Nightly visitor

In my sleep? You coward. Attack a man while he slumbers.


Red blood dripping from my right nostril.


How close were you this time? In my nightmare I could sense your presence. Do you no longer attempt to conceal your footfalls?

A coward and hasty. Are you afraid?

Is this irony? Can fear by afraid? Anxiety anxious?


Red blood dripping, staining the white cotton sheets.


I no longer love you. And you want to punish me for that. I no longer need you, and you don’t want to be left alone. You would rather kill me than let me be rid of suffering.

Coward. Bastard.

Stalking, scheming, insidious toxic parasite.

I repeat and hear it well; take heed of these last words of mine. I speak them, standing over your unmarked grave in the secret place where I have buried you, countless times in my brightest hopes. ‘You are a fucking coward. Nobody loves you anymore. You belong in the wasteland, forgotten, in an unmarked grave, endlessly and mercilessly trodden upon.’
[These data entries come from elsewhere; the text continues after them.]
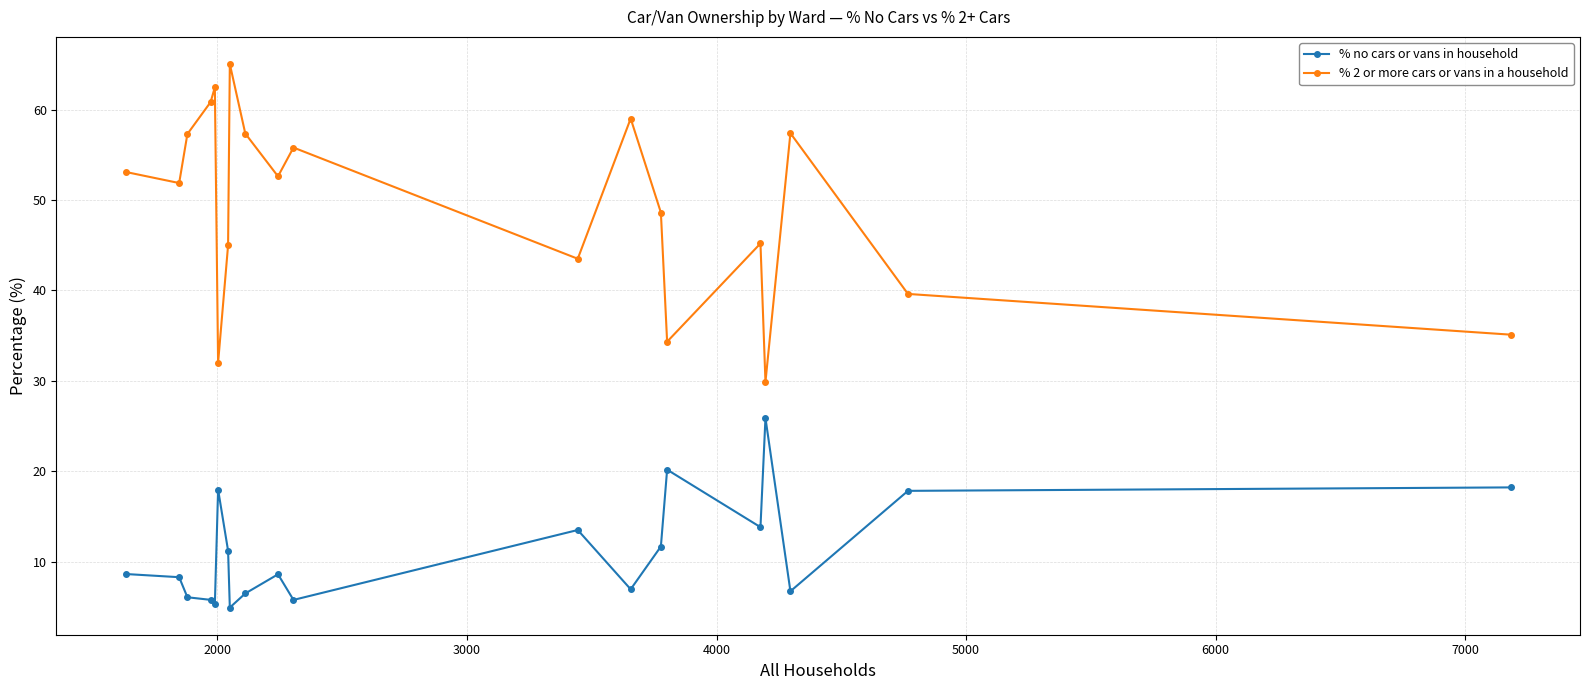

True or false: % no cars or vans in household has more than 0 points higher than both neighbors.

True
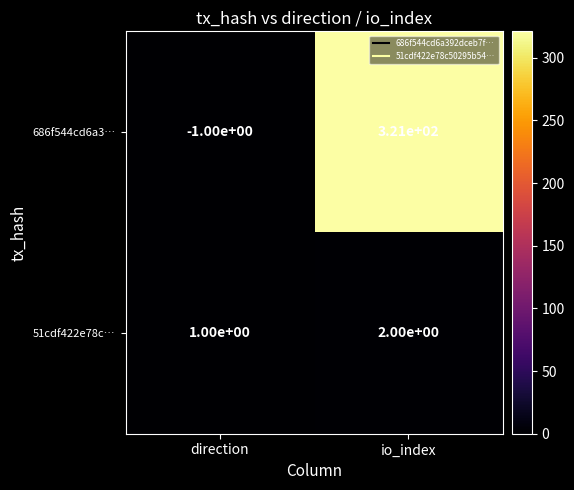

Which label corresponds to the smallest value in the chart?

direction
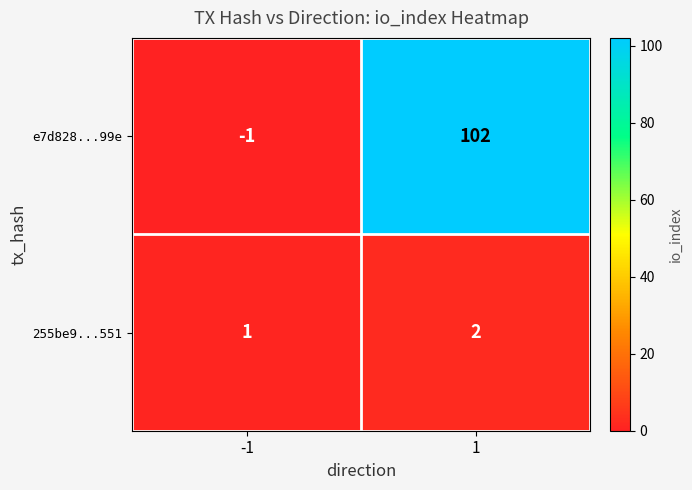

Reading left to right, transcribe all the data shown in this chart.

e7d828...99e: -1	102
255be9...551: 1	2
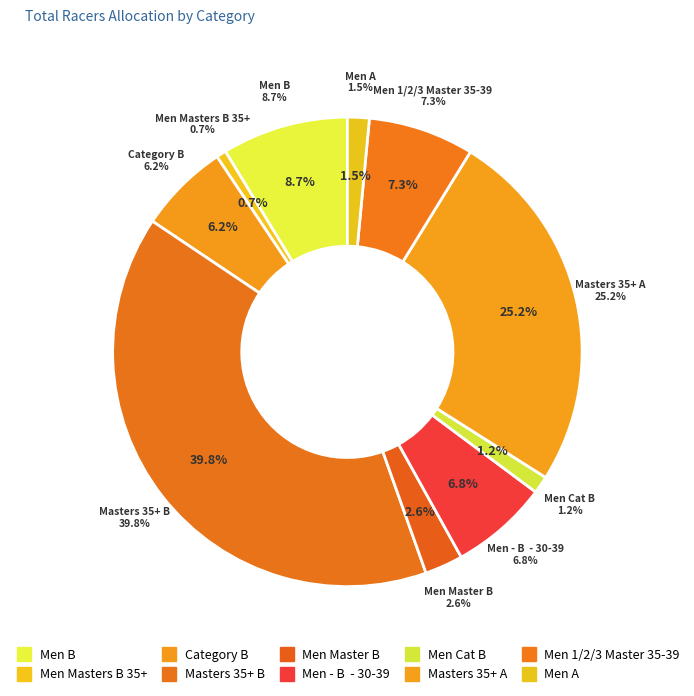

What is the smallest slice in the pie chart?

Men Masters B 35+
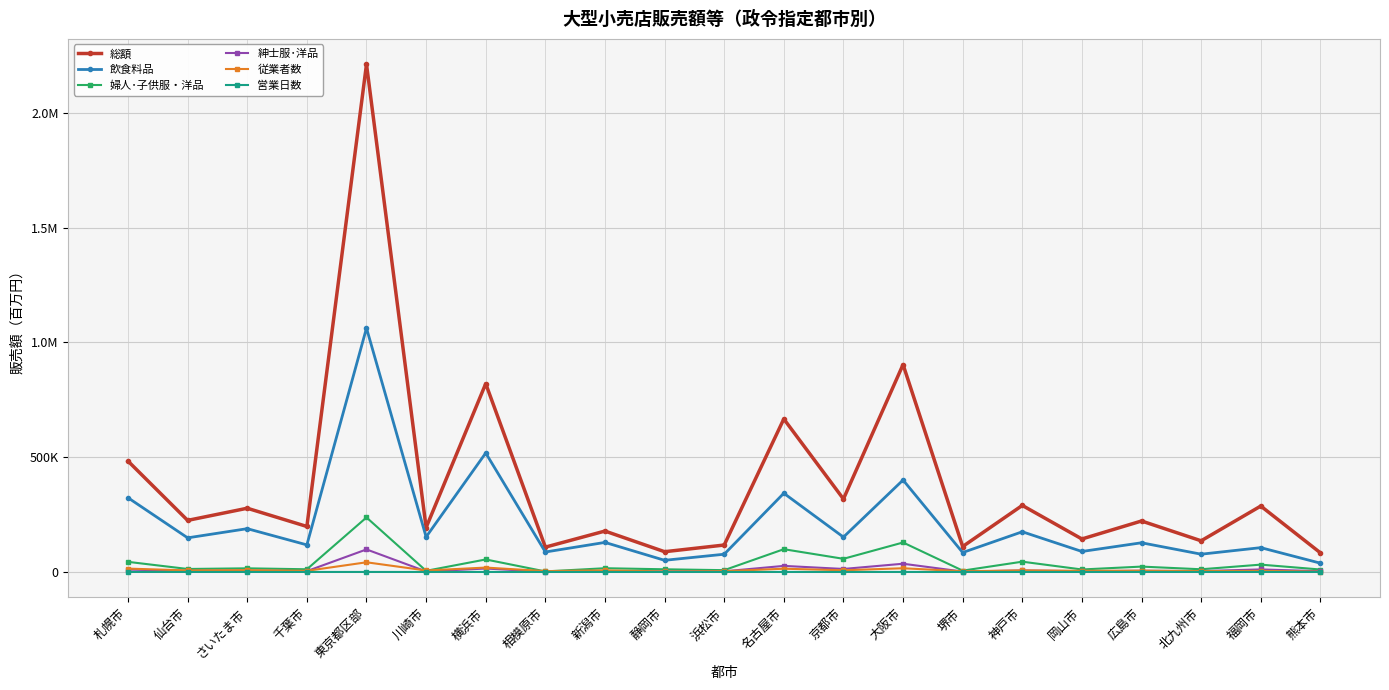

What are all the series names shown in the legend?

総額, 飲食料品, 婦人･子供服・洋品, 紳士服･洋品, 従業者数, 営業日数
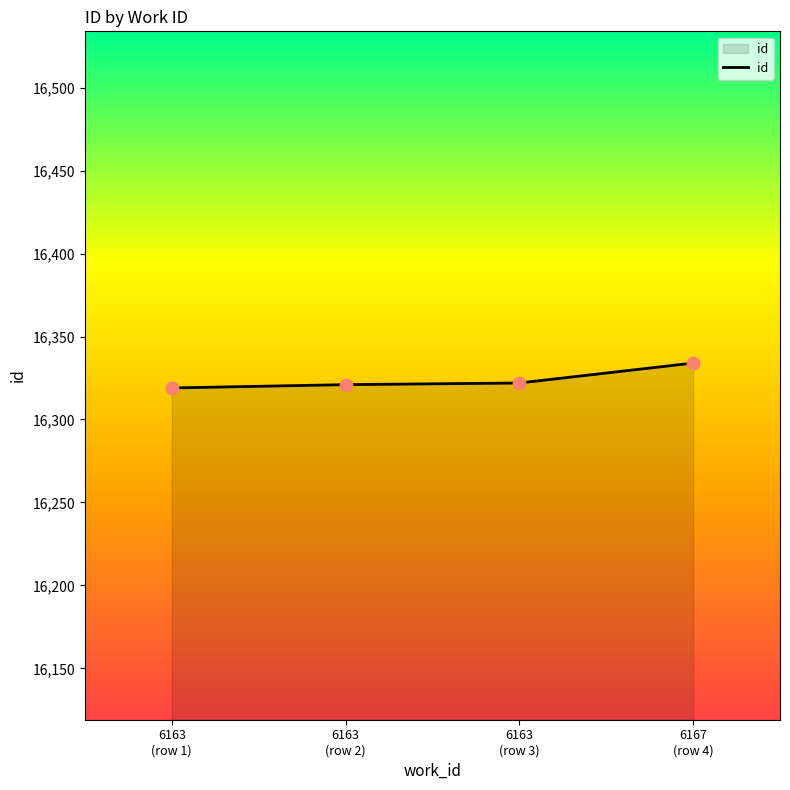

What is the ratio of the value at 6163
(row 1) to the value at 6163
(row 2)?

1.0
I long for the day I uncover you, reveal your chaotic and frantic fury, and take my two hands, wrap them gently, softly, almost lovingly, around you, embracing you, as you thrash about. I dream of the day I suffocate the life-force from your evil gasping. Silence, make still, your aimless thrashing.


Until next time. Until tonight. Until after the red blood has dried.

One thought on “Nightly visitor

  1. Yes, another ‘quite a night’. Visited by the Demon Fucker. I doubt, as your words, surely not intended to imply, you ever loved Him. No! You never loved Him. Who could! But, then, child eyes did not hate Him. Even as you knew not His intent, to ruin you, you did not love Him. You neither knew, so young, to hate Him. You had so much positive, passionate intent for Life, as all young life does, or should, and like a virus riding the glow of Life the Demon Fucker had already invaded your space, a tiny dark dot into the bark of your branching ascending tree, and the torment came in, perhaps during rain. He will return, especially in the night, say 3 a.m. He will always be the Demon Fucker, never to settle as in a last fight with you. No, never on the field of battle, face to face. He’s a terrorist, hounding to death in darkness, planting bombs, instilling poison into one’s drink, always remote, dividing one’s powers, biting like wolves at the vital flanks of the expos ed legs. Destroying rest, chasing relief from torment. A very smashing of the brain! You must be determined to resist, for ever if He does not go away. If He does not leave you alone. You must Resist. Or die. I hope, do hope, you survive to sever His fucking head. Show me, good son, suffering son, I will be so joyed, on a platter, on a board, in a shovel the fucking head of him.